Work order → Rewrite the text of all the records below with each "Admission" replaced by "Entry", keeping everything else the same. Leave the pictures out of your answer.

Extracted entries →

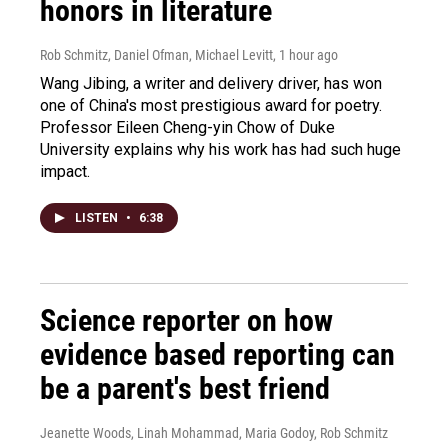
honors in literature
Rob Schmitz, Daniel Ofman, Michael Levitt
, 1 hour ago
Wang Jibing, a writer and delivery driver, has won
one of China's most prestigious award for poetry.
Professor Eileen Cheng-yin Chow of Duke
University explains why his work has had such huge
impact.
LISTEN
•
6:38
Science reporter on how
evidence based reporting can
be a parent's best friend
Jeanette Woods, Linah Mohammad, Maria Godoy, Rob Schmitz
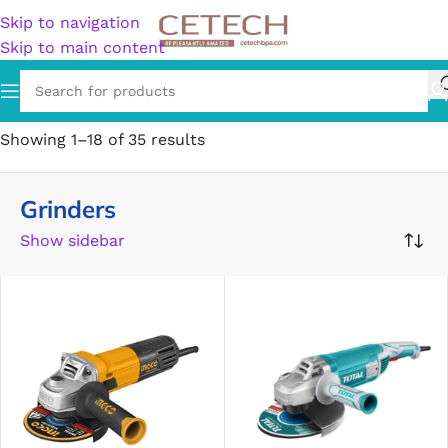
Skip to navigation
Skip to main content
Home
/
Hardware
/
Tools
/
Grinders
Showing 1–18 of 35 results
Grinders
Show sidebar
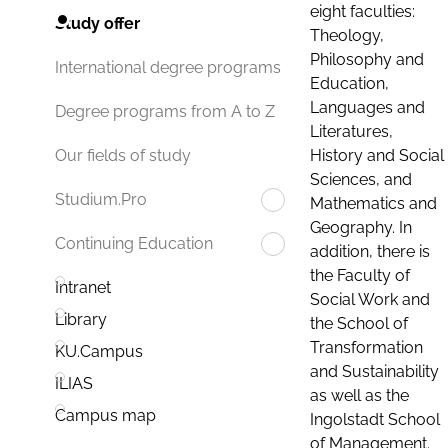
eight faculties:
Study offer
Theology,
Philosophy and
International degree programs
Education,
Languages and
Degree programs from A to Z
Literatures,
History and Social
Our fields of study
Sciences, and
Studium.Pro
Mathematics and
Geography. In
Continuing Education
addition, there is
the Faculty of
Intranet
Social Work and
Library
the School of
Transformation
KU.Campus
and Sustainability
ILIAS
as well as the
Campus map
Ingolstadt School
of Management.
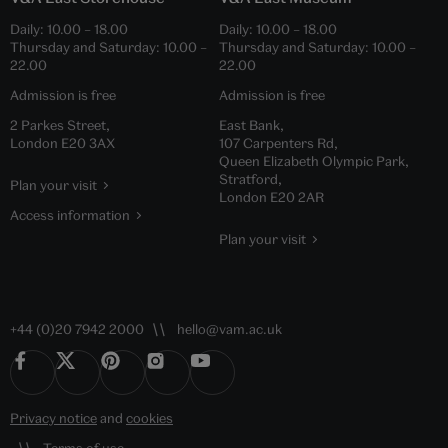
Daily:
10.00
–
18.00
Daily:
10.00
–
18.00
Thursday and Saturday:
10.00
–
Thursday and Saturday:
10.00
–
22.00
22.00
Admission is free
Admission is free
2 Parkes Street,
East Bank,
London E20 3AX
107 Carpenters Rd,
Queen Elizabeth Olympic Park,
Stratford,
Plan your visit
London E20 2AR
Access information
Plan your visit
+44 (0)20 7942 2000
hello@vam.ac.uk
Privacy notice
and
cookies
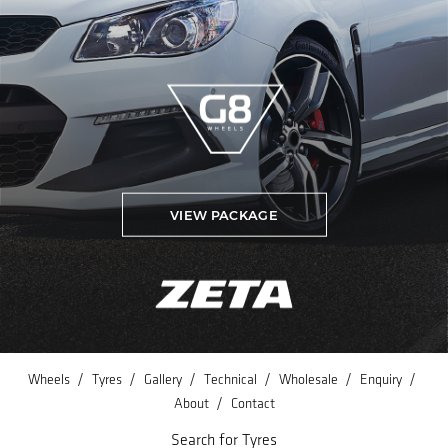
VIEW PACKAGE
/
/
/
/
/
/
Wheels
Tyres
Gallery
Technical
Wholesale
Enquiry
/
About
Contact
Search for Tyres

Answer section →
honors in literature
Rob Schmitz, Daniel Ofman, Michael Levitt
, 1 hour ago
Wang Jibing, a writer and delivery driver, has won
one of China's most prestigious award for poetry.
Professor Eileen Cheng-yin Chow of Duke
University explains why his work has had such huge
impact.
LISTEN
•
6:38
Science reporter on how
evidence based reporting can
be a parent's best friend
Jeanette Woods, Linah Mohammad, Maria Godoy, Rob Schmitz
Skip to navigation
Skip to main content
Home
/
Hardware
/
Tools
/
Grinders
Showing 1–18 of 35 results
Grinders
Show sidebar
eight faculties:
Study offer
Theology,
Philosophy and
International degree programs
Education,
Languages and
Degree programs from A to Z
Literatures,
History and Social
Our fields of study
Sciences, and
Studium.Pro
Mathematics and
Geography. In
Continuing Education
addition, there is
the Faculty of
Intranet
Social Work and
Library
the School of
Transformation
KU.Campus
and Sustainability
ILIAS
as well as the
Campus map
Ingolstadt School
of Management.
Daily:
10.00
–
18.00
Daily:
10.00
–
18.00
Thursday and Saturday:
10.00
–
Thursday and Saturday:
10.00
–
22.00
22.00
Entry is free
Entry is free
2 Parkes Street,
East Bank,
London E20 3AX
107 Carpenters Rd,
Queen Elizabeth Olympic Park,
Stratford,
Plan your visit
London E20 2AR
Access information
Plan your visit
+44 (0)20 7942 2000
hello@vam.ac.uk
Privacy notice
and
cookies
VIEW PACKAGE
/
/
/
/
/
/
Wheels
Tyres
Gallery
Technical
Wholesale
Enquiry
/
About
Contact
Search for Tyres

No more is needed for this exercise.